Ha… Nerde kalmıştık? Şirzi Köprüsü’nün beri başına vardık, köprünün
üstünde kalabalık yok. Herhalde, Taş Yolu’nda izleniyor diye düşündük. Taş
Yolu’na giremedik, jandarma astsubayı engelledi, “yasak”. Köprünün üstünden
baktık bir şeyler görünmüyor. O sırada Bağıştaş yönünden akrabalarımız geldi;
"Nerden?”“Sporları izledik. Yukarıda bir düzlük var, oradan rahatça görünüyor.
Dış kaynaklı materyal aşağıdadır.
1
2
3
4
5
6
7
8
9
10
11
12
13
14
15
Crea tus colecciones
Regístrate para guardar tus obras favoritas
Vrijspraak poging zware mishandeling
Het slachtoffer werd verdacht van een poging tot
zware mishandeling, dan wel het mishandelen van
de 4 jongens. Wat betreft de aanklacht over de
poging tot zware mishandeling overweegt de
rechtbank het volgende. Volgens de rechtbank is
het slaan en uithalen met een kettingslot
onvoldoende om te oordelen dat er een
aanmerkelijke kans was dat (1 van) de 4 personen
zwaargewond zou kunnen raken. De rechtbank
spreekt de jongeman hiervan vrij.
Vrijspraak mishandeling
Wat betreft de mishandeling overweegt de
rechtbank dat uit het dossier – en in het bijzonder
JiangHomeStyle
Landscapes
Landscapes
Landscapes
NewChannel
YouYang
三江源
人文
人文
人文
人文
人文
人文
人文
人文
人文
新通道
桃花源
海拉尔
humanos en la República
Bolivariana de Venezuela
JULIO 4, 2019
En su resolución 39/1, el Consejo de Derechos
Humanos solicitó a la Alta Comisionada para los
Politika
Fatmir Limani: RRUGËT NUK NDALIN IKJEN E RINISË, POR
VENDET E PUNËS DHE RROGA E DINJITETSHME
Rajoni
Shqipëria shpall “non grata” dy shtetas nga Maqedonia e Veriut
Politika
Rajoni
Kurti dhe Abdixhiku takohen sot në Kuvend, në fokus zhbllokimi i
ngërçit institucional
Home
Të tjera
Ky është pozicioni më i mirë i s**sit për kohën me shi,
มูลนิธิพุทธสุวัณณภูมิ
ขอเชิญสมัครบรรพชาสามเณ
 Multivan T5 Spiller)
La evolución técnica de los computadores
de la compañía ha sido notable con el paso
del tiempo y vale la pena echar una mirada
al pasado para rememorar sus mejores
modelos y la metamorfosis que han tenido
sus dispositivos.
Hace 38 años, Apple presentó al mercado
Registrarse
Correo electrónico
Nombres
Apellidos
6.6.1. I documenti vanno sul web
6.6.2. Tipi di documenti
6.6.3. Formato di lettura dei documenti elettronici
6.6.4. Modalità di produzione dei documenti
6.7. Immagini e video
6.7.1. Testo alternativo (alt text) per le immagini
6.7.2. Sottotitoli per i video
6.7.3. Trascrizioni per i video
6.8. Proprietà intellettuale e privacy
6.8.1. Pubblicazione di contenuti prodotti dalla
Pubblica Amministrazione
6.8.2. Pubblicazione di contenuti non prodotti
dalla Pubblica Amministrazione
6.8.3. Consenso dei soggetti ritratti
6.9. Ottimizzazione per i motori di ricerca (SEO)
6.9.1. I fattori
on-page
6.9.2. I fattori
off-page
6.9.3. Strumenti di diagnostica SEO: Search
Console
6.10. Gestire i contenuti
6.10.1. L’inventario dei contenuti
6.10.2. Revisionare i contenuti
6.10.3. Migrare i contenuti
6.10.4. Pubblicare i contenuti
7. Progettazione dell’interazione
Bitti.”
“Düzlüğü nasıl buldunuz.”
“Kemal biliyormuş, doğru gittik.”
Be gözünü sevdiklerim niçin bir yönlendirme tabelası veya bir görevli
koymazsınız? Niçin anons etmezsiniz? Jandarma “yasak” yerine şuradan, şuraya
gidin diyemez miydi? Bir dolu emek, kötü bir organizasyon.
Sonraki günlerde de ben gitmedim. Doğa sporlarıyla ilgili tek kare
fotoğraf almadım. İki Yol, Bir Su / Kemaliye sitesinin, çoğu Kemaliyeli olmayan
binlerce takipçisi var. Tanıtımda neler kaybedildiğini düşünebiliyor musunuz?
Biz çabalıyoruz, birileri engel çıkarıyor. Birlikte çalışma yerine cart curt…
Dergilere, internet sitelerine sayısız gezi yazıları yazdım, yazıyorum.
Her yazdığım yerin güzelliklerini görür, yazarım. Memleketim olduğu için
Kemaliye’nin eksikliklerini yazıyorum. Kendimce ayna tutuyorum, herkes bir
sonuç çıkarsın diye. Pek aldıran yok galiba. İstiyorum ki, Kemaliye en
mükemmeline layık olsun.
Spor gösterilerini göremedik, dönüyoruz. Oturacağımız, zaman
geçireceğimiz, rahat bir sosyal alan yok. Ne yanımıza dönsek itici bakışlar.
Büyük şehirlerde bizi şarklıyız diye dışlıyorlar, Kemaliye’ye geliyoruz yabancı
muamelesi görüyoruz. Birbirimize yabancılaşmışız. Oysa, biz hemşeriyiz, aynı
topraktanız. Köklerimiz aynı. Akrabayız, hısımız, kardeşiz.
Kemaliye özgün dokusunu koruyarak değişim göstermeli. İlgi çekmeli, merak
edilmeli. Güzelliğini cazip hale getirmeli. Birbirimizle inatlaşarak çözemeyiz.
Akıl akıldan üstündür, müşavere etmeliyiz.